Еще один кадр – и закончится второй рулон пленки. Она поднесла камеру к окну и вгляделась в видоискатель, сосредоточившись на зеркальной двери открытого шифоньера. Та отражала часть передней стены, которую Индия до этого не видела. Глядя через камеру на зеркальную дверь, она заметила легкое, но оживленное движение в песке – как будто под ним что-то зарылось. Индия быстро опустила камеру и вгляделась через окно; хотя она и повернулась, и наклонилась сильно вправо, ей не удалось увидеть напрямую ту часть кучи песка, что отражалась в зеркале. Она снова перевела взгляд на зеркало и озадаченно наблюдала, как песок медленно вздувается и опадает.
Она посмотрела вниз на разбитое окно. Песок все еще просачивался, но очень медленно, и теперь он собирался в правой части окна, а не в левой.
Она смогла разглядеть силуэт предмета, засыпанного песком, – только это был совсем не предмет. Силуэт как будто формировался из самого песка. Это был человек, но маленький, ростом с Индию.
Песок бурлил и плескался жгутами и бугорками, принимая фигуру и облик ребенка. Через несколько секунд стало очевидно, что это девочка.
Когда фигура была завершена, песок снова замер, словно затаив дыхание. Пораженная Индия подняла камеру и сфокусировала ее на зеркале шифоньера, она даже не забыла настроить фокус в соответствии с расстоянием отражения.
Она посмотрела сквозь видоискатель и построила кадр.
Когда она нажала на спуск, песчаная фигура внезапно выпрямилась. С ее груди и головы посыпался песок. Под ним оказалась маленькая ухмыляющаяся чернокожая девочка, короткие волосы которой были аккуратно разделены на восемь квадратов, заплетенных в косы с лентами. На ней было красное платье, плохо сшитое, с грубой текстурой – ткань выглядела точно так же, как покрывало кровати, даже подол платья совпадал с бахромой по низу.
Индия стояла у окна, камера повисла на груди, под которой во всю мочь колотилось сердце. Жар солнца терзал ее непокрытую голову.

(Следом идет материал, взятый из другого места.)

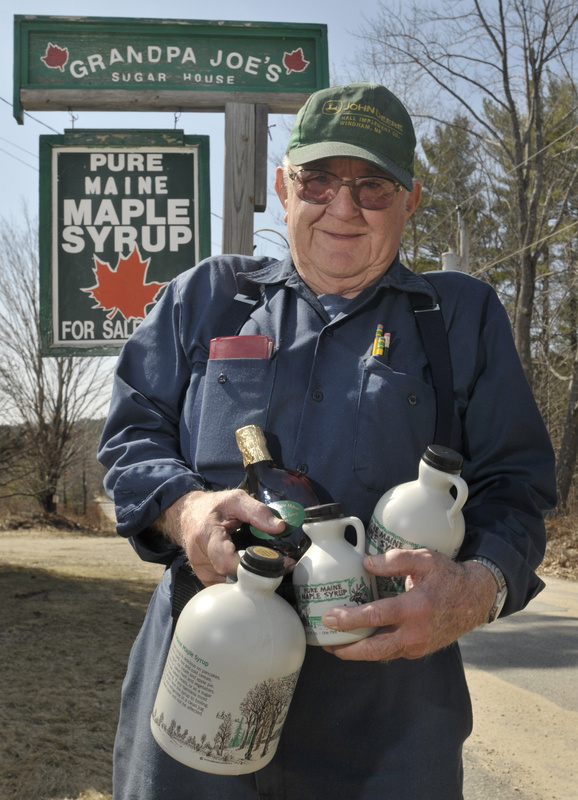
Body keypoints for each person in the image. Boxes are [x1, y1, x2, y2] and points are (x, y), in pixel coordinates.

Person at [98, 82, 556, 800]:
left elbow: (517, 488)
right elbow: (131, 440)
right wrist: (187, 512)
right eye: (319, 180)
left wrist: (476, 589)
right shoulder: (206, 297)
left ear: (411, 199)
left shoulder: (460, 317)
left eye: (373, 186)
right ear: (284, 185)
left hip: (389, 721)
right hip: (200, 682)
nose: (343, 207)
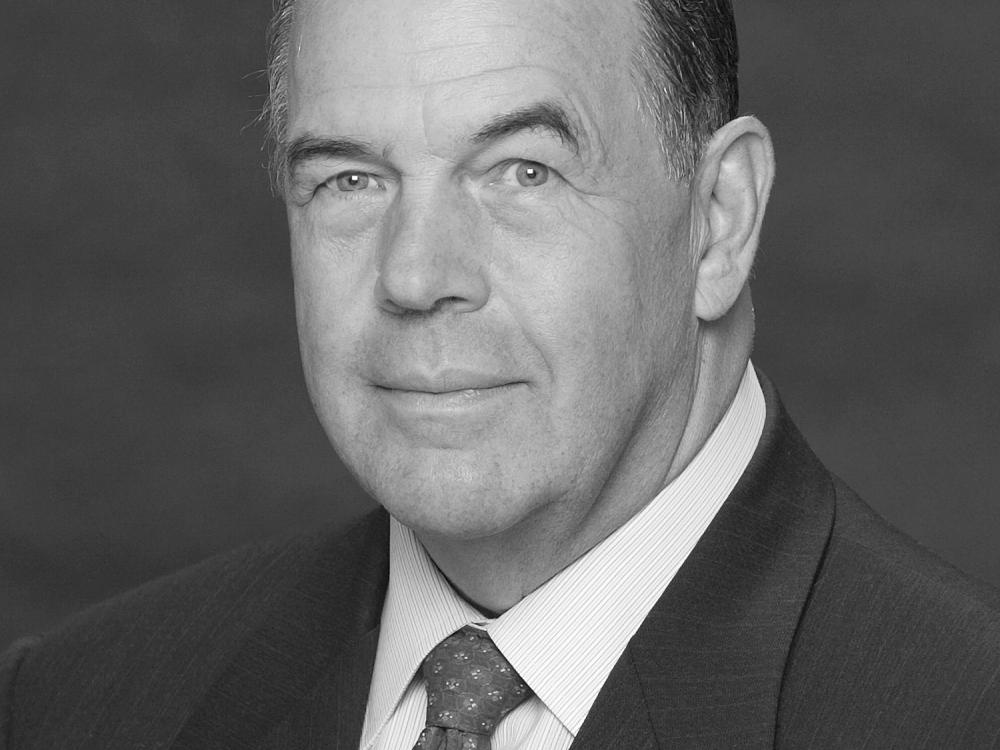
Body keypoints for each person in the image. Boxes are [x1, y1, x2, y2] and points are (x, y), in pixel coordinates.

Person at [2, 0, 998, 747]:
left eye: (522, 171)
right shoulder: (78, 707)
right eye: (350, 179)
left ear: (717, 221)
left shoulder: (953, 715)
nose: (417, 276)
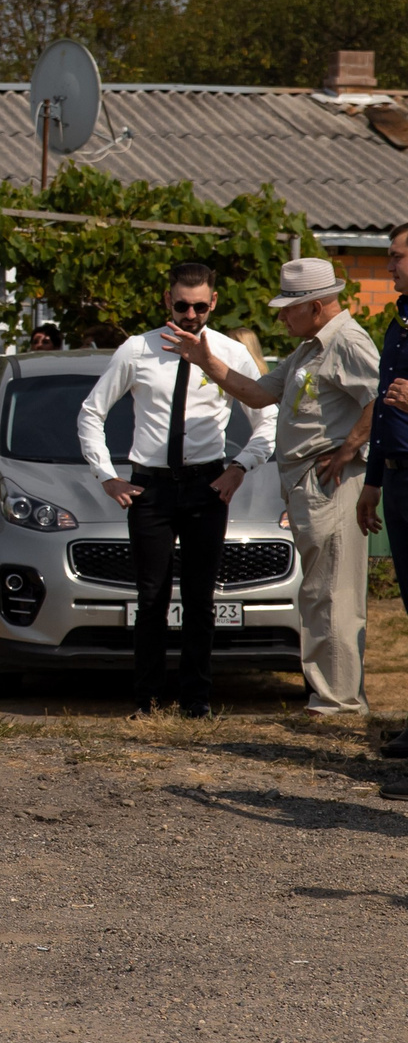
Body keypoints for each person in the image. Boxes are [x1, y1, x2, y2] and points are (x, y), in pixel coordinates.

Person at [172, 259, 377, 718]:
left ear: (316, 307)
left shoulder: (346, 341)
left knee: (332, 593)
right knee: (318, 592)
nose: (281, 316)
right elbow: (259, 393)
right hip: (307, 483)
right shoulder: (309, 348)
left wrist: (348, 449)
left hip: (330, 483)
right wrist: (206, 360)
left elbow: (380, 398)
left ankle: (339, 704)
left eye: (289, 308)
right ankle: (328, 697)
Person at [76, 261, 273, 718]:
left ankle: (196, 700)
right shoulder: (138, 349)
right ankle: (146, 700)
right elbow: (91, 412)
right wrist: (106, 474)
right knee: (151, 597)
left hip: (207, 485)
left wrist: (240, 467)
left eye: (200, 307)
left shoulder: (229, 353)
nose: (190, 315)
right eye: (182, 305)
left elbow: (268, 418)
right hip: (152, 487)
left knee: (201, 598)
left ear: (213, 302)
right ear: (168, 300)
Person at [356, 226, 408, 754]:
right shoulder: (399, 322)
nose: (389, 267)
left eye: (396, 257)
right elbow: (383, 410)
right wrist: (372, 481)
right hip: (395, 475)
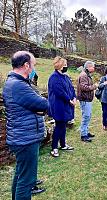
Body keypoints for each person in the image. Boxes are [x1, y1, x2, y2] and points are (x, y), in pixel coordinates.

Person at [3, 51, 48, 200]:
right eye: (33, 65)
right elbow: (41, 103)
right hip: (25, 139)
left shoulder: (14, 82)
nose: (34, 68)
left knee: (20, 174)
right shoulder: (18, 85)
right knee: (26, 181)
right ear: (26, 65)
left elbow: (31, 104)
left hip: (21, 137)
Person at [48, 56, 76, 157]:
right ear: (59, 65)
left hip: (67, 105)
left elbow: (71, 89)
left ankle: (63, 145)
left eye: (66, 65)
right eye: (64, 65)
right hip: (58, 106)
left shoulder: (66, 77)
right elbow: (59, 92)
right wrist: (69, 100)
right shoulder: (54, 77)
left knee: (63, 125)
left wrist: (74, 98)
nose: (66, 67)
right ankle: (54, 148)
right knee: (59, 126)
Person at [77, 61, 99, 142]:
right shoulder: (83, 75)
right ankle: (83, 135)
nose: (93, 68)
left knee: (88, 116)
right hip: (85, 99)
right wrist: (94, 86)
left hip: (87, 99)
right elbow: (84, 87)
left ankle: (86, 132)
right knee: (86, 116)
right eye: (92, 67)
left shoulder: (86, 75)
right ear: (88, 67)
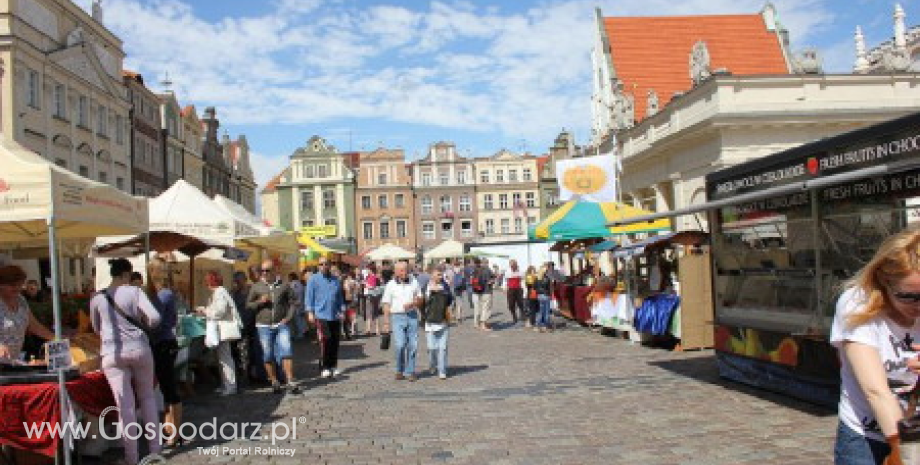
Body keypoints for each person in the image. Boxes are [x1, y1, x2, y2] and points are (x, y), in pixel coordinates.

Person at [831, 227, 920, 464]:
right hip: (865, 433)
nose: (918, 306)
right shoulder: (858, 302)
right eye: (909, 297)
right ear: (884, 282)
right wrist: (900, 451)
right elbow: (876, 391)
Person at [88, 259, 161, 465]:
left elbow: (96, 328)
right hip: (139, 347)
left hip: (112, 352)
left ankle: (131, 457)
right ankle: (155, 450)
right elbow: (155, 318)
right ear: (127, 274)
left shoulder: (97, 298)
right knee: (147, 398)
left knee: (124, 407)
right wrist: (141, 323)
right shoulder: (134, 292)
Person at [146, 258, 183, 447]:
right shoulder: (162, 294)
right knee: (165, 388)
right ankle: (170, 428)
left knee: (169, 389)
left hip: (163, 343)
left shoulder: (164, 295)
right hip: (163, 342)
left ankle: (175, 432)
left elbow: (156, 322)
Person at [247, 260, 298, 394]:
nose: (264, 273)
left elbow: (294, 302)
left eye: (267, 270)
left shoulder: (284, 286)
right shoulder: (256, 287)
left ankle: (290, 380)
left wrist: (288, 317)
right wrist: (259, 301)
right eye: (262, 270)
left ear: (274, 270)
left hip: (281, 324)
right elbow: (249, 305)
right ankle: (274, 381)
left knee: (286, 350)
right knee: (268, 355)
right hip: (263, 325)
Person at [197, 271, 240, 396]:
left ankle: (230, 386)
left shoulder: (220, 292)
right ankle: (226, 384)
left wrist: (204, 310)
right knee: (221, 358)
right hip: (220, 329)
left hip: (223, 329)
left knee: (225, 358)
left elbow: (219, 312)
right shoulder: (219, 292)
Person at [0, 266, 55, 362]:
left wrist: (56, 338)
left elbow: (34, 325)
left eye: (20, 284)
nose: (17, 288)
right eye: (12, 285)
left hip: (11, 361)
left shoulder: (21, 300)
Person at [382, 261, 423, 381]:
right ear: (395, 272)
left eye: (406, 269)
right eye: (401, 270)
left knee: (413, 345)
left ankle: (410, 371)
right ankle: (399, 369)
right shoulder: (390, 285)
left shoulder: (414, 281)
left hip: (412, 316)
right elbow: (386, 303)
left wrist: (414, 303)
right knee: (400, 345)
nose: (405, 272)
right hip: (397, 317)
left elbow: (421, 298)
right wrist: (386, 322)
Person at [305, 258, 345, 378]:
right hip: (321, 315)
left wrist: (342, 310)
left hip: (334, 315)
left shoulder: (335, 280)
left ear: (329, 265)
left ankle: (333, 365)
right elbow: (308, 298)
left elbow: (339, 298)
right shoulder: (313, 280)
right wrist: (310, 312)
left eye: (326, 264)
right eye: (321, 264)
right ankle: (324, 366)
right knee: (325, 340)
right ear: (318, 266)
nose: (323, 266)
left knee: (335, 341)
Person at [231, 271, 265, 384]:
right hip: (240, 325)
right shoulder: (234, 293)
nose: (236, 283)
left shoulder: (253, 290)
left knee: (254, 351)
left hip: (254, 324)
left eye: (238, 281)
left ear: (245, 280)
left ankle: (254, 374)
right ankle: (243, 373)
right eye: (235, 281)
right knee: (240, 351)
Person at [424, 266, 453, 380]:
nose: (440, 277)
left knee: (443, 348)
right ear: (432, 276)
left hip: (443, 320)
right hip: (430, 322)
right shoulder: (426, 287)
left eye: (441, 275)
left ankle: (442, 370)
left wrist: (443, 291)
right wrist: (431, 291)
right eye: (437, 275)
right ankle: (432, 364)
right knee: (431, 348)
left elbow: (450, 300)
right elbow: (423, 302)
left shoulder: (445, 286)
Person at [470, 258, 495, 331]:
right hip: (487, 291)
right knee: (486, 308)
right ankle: (483, 325)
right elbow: (492, 280)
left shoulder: (476, 270)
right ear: (487, 263)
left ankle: (477, 323)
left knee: (479, 308)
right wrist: (491, 281)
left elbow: (471, 280)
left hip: (478, 291)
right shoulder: (488, 270)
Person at [364, 264, 383, 336]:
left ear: (370, 270)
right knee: (375, 313)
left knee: (370, 312)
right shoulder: (374, 277)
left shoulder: (372, 277)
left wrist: (366, 284)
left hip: (371, 296)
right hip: (376, 297)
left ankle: (369, 330)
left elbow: (372, 286)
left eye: (368, 269)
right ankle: (376, 329)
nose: (367, 271)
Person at [534, 265, 553, 333]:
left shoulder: (537, 278)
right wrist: (550, 295)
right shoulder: (547, 278)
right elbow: (549, 288)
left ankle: (537, 325)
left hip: (539, 295)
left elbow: (534, 287)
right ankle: (545, 326)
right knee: (546, 312)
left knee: (540, 311)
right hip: (546, 295)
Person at [505, 260, 525, 325]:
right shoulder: (507, 272)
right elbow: (505, 281)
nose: (512, 267)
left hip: (518, 289)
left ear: (516, 265)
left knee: (520, 303)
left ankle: (522, 314)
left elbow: (523, 280)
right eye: (511, 265)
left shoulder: (520, 271)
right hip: (510, 289)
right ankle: (514, 316)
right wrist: (505, 288)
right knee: (511, 304)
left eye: (513, 265)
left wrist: (523, 289)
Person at [288, 272, 306, 340]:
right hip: (301, 304)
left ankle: (299, 334)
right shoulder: (300, 284)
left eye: (289, 277)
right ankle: (302, 332)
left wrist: (291, 301)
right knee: (300, 320)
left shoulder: (293, 284)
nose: (288, 279)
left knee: (296, 321)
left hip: (295, 304)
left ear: (291, 277)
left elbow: (292, 294)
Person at [342, 269, 358, 340]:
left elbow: (346, 290)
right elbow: (359, 290)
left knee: (347, 317)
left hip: (347, 301)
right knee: (353, 315)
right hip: (354, 300)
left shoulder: (346, 282)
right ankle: (353, 331)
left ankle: (348, 332)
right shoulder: (356, 282)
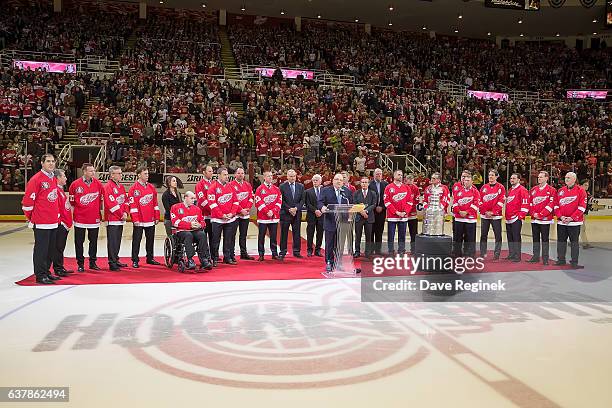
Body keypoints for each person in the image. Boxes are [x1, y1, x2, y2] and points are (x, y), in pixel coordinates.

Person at [21, 153, 60, 284]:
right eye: (48, 161)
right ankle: (40, 275)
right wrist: (32, 218)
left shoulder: (53, 178)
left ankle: (47, 272)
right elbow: (27, 202)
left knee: (50, 250)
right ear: (42, 163)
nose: (51, 163)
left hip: (53, 221)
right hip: (41, 222)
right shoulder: (36, 179)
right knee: (41, 250)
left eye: (53, 161)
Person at [69, 163, 104, 272]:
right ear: (84, 171)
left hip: (94, 218)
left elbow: (101, 201)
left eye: (94, 171)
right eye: (90, 171)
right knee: (79, 242)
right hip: (80, 219)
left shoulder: (98, 184)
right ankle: (80, 263)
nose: (93, 173)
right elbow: (72, 202)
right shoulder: (74, 185)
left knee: (93, 242)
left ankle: (92, 262)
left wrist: (100, 214)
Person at [318, 173, 353, 272]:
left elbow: (350, 204)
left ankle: (338, 262)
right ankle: (329, 262)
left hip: (342, 222)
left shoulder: (347, 192)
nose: (338, 181)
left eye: (341, 180)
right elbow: (320, 202)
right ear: (333, 180)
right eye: (336, 179)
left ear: (343, 182)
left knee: (339, 245)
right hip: (330, 221)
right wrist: (322, 207)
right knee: (329, 244)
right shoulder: (325, 190)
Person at [170, 191, 212, 271]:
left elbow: (202, 221)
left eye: (194, 199)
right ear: (185, 197)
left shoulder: (197, 209)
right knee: (188, 235)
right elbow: (175, 222)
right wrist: (189, 225)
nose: (194, 200)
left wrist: (200, 225)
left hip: (194, 231)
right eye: (191, 198)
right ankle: (190, 260)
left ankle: (203, 259)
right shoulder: (175, 207)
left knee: (202, 234)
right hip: (181, 232)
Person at [128, 167, 161, 268]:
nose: (147, 175)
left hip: (150, 219)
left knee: (150, 240)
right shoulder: (133, 189)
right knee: (136, 240)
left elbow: (155, 203)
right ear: (139, 175)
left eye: (147, 173)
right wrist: (135, 219)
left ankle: (150, 258)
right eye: (145, 174)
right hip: (139, 220)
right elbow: (132, 206)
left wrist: (156, 216)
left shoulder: (151, 187)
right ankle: (135, 260)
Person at [554, 172, 587, 268]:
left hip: (574, 223)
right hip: (562, 222)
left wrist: (571, 218)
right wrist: (561, 216)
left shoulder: (581, 191)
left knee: (574, 243)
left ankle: (574, 262)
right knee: (561, 241)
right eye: (565, 177)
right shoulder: (560, 191)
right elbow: (556, 206)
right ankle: (561, 260)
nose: (566, 179)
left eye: (569, 178)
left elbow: (582, 207)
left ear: (574, 179)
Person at [208, 167, 239, 266]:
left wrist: (232, 213)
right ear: (219, 175)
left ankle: (227, 257)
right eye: (224, 175)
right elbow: (212, 204)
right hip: (217, 220)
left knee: (228, 239)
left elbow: (235, 201)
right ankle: (214, 258)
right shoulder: (213, 187)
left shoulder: (231, 187)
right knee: (215, 240)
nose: (227, 176)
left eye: (227, 175)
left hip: (230, 219)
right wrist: (221, 215)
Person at [527, 171, 556, 265]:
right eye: (538, 177)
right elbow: (530, 203)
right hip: (534, 219)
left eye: (541, 177)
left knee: (545, 239)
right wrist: (533, 213)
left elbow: (551, 204)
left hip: (545, 220)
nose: (539, 178)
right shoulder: (533, 189)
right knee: (535, 239)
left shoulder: (551, 190)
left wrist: (541, 214)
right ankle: (535, 257)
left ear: (546, 178)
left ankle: (545, 258)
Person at [103, 165, 129, 271]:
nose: (121, 175)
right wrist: (121, 214)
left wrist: (126, 212)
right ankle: (112, 262)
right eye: (118, 173)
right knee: (112, 242)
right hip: (112, 219)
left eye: (121, 173)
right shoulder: (108, 187)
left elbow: (126, 200)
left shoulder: (121, 187)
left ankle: (116, 259)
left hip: (120, 219)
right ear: (112, 175)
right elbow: (111, 204)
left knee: (117, 241)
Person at [451, 170, 480, 258]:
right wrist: (459, 211)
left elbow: (476, 204)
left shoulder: (475, 192)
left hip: (470, 219)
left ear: (472, 181)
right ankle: (457, 253)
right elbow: (455, 203)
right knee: (457, 237)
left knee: (470, 237)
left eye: (468, 180)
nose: (465, 182)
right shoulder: (458, 191)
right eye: (464, 180)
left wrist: (467, 212)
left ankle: (470, 253)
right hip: (459, 218)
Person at [51, 168, 73, 278]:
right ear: (58, 178)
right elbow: (56, 209)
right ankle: (57, 268)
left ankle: (60, 266)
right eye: (64, 176)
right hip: (60, 225)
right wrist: (62, 223)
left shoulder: (60, 190)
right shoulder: (55, 190)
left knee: (60, 247)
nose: (66, 178)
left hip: (64, 224)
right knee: (58, 247)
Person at [384, 170, 413, 255]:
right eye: (399, 174)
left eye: (401, 175)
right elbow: (387, 202)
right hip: (392, 216)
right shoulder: (388, 187)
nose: (400, 176)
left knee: (402, 236)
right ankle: (390, 251)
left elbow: (410, 202)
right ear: (394, 176)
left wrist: (404, 212)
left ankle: (401, 250)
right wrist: (396, 212)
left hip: (403, 216)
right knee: (391, 236)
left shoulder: (407, 187)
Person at [254, 171, 281, 261]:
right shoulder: (259, 189)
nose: (270, 177)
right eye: (268, 176)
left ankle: (274, 253)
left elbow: (279, 201)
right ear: (264, 177)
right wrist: (267, 211)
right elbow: (258, 202)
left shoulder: (276, 189)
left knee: (273, 236)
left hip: (274, 217)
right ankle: (261, 254)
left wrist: (273, 211)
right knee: (261, 236)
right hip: (263, 218)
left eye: (271, 176)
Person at [479, 169, 505, 260]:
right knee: (483, 235)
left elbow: (501, 201)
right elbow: (480, 201)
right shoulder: (483, 187)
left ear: (497, 176)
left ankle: (496, 254)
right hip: (484, 216)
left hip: (496, 216)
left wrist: (493, 212)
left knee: (497, 235)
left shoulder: (501, 187)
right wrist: (485, 212)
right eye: (489, 175)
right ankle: (483, 253)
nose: (490, 176)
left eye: (492, 175)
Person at [279, 169, 305, 259]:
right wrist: (289, 209)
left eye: (294, 176)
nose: (292, 178)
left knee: (297, 233)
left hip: (297, 214)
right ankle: (283, 251)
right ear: (287, 177)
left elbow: (302, 200)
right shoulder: (282, 186)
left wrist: (296, 208)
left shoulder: (301, 186)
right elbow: (281, 200)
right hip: (285, 213)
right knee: (284, 233)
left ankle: (296, 251)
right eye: (290, 176)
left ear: (296, 176)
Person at [229, 167, 254, 260]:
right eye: (239, 173)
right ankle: (231, 254)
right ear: (235, 174)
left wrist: (247, 209)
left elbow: (251, 198)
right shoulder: (231, 185)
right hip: (235, 215)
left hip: (245, 215)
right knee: (232, 235)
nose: (240, 175)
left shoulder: (248, 185)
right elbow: (231, 200)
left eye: (242, 173)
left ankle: (243, 253)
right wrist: (240, 210)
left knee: (243, 235)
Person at [504, 173, 529, 262]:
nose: (512, 180)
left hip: (516, 218)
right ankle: (511, 254)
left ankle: (517, 256)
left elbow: (525, 203)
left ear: (519, 180)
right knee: (510, 237)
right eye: (511, 178)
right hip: (508, 218)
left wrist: (520, 216)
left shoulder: (522, 190)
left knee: (516, 237)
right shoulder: (510, 190)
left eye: (514, 178)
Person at [195, 165, 215, 261]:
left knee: (213, 237)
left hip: (213, 216)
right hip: (204, 216)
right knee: (203, 238)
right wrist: (213, 209)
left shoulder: (214, 183)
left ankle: (213, 255)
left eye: (212, 171)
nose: (211, 173)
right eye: (209, 171)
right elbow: (202, 200)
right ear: (204, 172)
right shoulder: (200, 184)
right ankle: (204, 257)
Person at [353, 176, 377, 258]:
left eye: (365, 182)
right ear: (360, 183)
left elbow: (374, 204)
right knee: (358, 236)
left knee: (368, 236)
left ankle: (368, 252)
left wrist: (366, 211)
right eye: (362, 182)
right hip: (359, 218)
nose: (364, 184)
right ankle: (357, 251)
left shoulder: (373, 193)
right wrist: (362, 212)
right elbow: (355, 204)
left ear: (368, 183)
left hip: (369, 218)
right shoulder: (356, 193)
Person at [368, 168, 388, 255]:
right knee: (371, 231)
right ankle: (371, 250)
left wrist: (382, 207)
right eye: (377, 174)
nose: (379, 175)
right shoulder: (369, 184)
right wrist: (375, 206)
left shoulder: (386, 184)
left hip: (382, 211)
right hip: (372, 211)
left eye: (380, 174)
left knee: (379, 231)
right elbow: (368, 198)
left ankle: (378, 250)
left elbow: (387, 198)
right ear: (374, 175)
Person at [304, 174, 324, 257]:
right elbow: (307, 203)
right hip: (311, 215)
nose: (315, 182)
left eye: (316, 180)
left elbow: (325, 202)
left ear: (320, 181)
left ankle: (318, 250)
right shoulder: (308, 191)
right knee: (310, 233)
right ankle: (309, 250)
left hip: (321, 215)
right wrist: (315, 210)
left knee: (320, 233)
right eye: (313, 180)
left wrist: (321, 211)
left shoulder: (324, 191)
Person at [404, 174, 420, 254]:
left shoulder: (416, 188)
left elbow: (416, 201)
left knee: (413, 233)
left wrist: (408, 208)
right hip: (403, 214)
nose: (409, 181)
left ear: (413, 180)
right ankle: (401, 249)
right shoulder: (402, 187)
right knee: (402, 233)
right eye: (408, 179)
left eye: (411, 179)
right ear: (405, 180)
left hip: (412, 215)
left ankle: (414, 250)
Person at [580, 179, 593, 249]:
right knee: (582, 228)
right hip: (579, 214)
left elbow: (589, 205)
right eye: (585, 185)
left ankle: (571, 241)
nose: (587, 186)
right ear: (581, 185)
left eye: (588, 185)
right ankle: (585, 243)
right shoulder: (579, 193)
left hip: (583, 213)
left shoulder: (587, 193)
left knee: (580, 228)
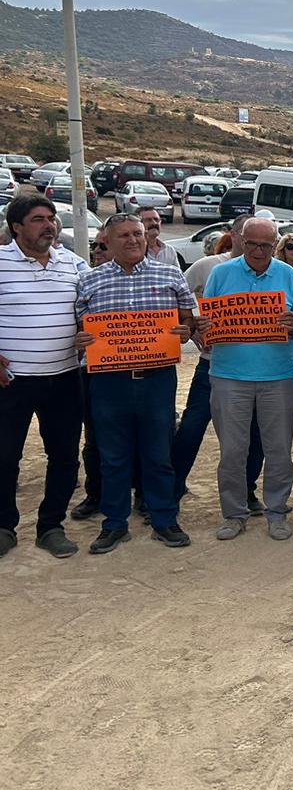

Черная девочка ползла к окну, и по мере приближения с нее осыпался песок, с каждой секундой обнажая все больше черноты кожи, все больше красноты грубого платья. Индия заставила себя смотреть сквозь стекло.
Маленькая негритянка подобралась на четвереньках по дюне к окну и, подняв черное лицо, уставилась на Индию. Песок хлестал из уголков ее черных глаз с белыми зрачками. Она открыла рот, чтобы засмеяться, но не издала ни звука, лишь выпустила длинную ленту сухого белого песка.